▶ [EXERCISE]
Reproduce all entries word for word.

▶ [INFORMATION SUPPLIED]

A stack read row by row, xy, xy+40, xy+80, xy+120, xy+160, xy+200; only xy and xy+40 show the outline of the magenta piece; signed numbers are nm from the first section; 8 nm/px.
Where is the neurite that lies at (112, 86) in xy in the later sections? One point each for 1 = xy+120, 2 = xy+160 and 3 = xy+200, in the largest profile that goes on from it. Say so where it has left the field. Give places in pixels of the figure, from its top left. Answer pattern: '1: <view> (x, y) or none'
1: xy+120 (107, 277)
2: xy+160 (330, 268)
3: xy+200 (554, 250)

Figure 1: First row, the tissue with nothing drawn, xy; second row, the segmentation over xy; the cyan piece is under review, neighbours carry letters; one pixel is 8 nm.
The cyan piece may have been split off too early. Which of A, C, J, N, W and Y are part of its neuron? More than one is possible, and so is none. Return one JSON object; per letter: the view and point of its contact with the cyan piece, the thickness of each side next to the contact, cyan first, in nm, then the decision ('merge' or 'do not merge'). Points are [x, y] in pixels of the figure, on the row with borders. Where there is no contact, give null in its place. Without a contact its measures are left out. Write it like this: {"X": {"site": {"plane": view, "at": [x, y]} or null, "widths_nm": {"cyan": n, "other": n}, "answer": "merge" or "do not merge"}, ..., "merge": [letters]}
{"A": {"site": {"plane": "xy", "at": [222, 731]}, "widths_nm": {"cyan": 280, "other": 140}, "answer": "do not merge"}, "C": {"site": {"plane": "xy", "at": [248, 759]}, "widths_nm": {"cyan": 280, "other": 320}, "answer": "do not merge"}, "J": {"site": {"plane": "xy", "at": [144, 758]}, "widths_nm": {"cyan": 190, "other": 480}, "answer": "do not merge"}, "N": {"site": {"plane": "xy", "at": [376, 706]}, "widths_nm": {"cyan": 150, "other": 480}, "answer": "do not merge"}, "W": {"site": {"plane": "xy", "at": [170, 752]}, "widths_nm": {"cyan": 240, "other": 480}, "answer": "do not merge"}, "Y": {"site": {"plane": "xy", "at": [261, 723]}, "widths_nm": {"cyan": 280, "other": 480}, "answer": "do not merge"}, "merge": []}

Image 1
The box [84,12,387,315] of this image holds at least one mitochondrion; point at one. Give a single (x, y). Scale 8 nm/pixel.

▶ [SOLVED EXERCISE]
A stack read row by row, xy, xy+40, xy+80, xy+120, xy+160, xy+200; only xy and xy+40 show the outline of the magenta piece; signed numbers are nm from the first section; 8 nm/px.
Where is the neurite that lies at (112, 86) in xy in the later sections? One point each for 1 = xy+120, 2 = xy+160 and 3 = xy+200, in the largest profile that goes on from it. Say so where it has left the field. Give places in pixels of the figure, from its top left. Answer pattern: '1: <view> (x, y) or none'
1: xy+120 (107, 277)
2: xy+160 (330, 268)
3: xy+200 (554, 250)

Figure 1: First row, the tissue with nothing drawn, xy; second row, the segmentation over xy; the cyan piece is under review, neighbours carry letters; one pixel is 8 nm.
The cyan piece may have been split off too early. Which of A, C, J, N, W and Y are part of its neuron? More than one is possible, and so is none. Return one JSON object; per letter: the view and point of its contact with the cyan piece, the thickness of each side next to the contact, cyan first, in nm, then the decision ('merge' or 'do not merge'). Points are [x, y] in pixels of the figure, on the row with borders. Where there is no contact, give null in its place. Without a contact its measures are left out. Write it like this: {"X": {"site": {"plane": view, "at": [x, y]} or null, "widths_nm": {"cyan": n, "other": n}, "answer": "merge" or "do not merge"}, ..., "merge": [letters]}
{"A": {"site": {"plane": "xy", "at": [222, 731]}, "widths_nm": {"cyan": 280, "other": 140}, "answer": "do not merge"}, "C": {"site": {"plane": "xy", "at": [248, 759]}, "widths_nm": {"cyan": 280, "other": 320}, "answer": "do not merge"}, "J": {"site": {"plane": "xy", "at": [144, 758]}, "widths_nm": {"cyan": 190, "other": 480}, "answer": "do not merge"}, "N": {"site": {"plane": "xy", "at": [376, 706]}, "widths_nm": {"cyan": 150, "other": 480}, "answer": "do not merge"}, "W": {"site": {"plane": "xy", "at": [170, 752]}, "widths_nm": {"cyan": 240, "other": 480}, "answer": "do not merge"}, "Y": {"site": {"plane": "xy", "at": [261, 723]}, "widths_nm": {"cyan": 280, "other": 480}, "answer": "do not merge"}, "merge": []}

Image 1
The box [84,12,387,315] of this image holds at least one mitochondrion; point at one. Give a single (x, y). Scale 8 nm/pixel.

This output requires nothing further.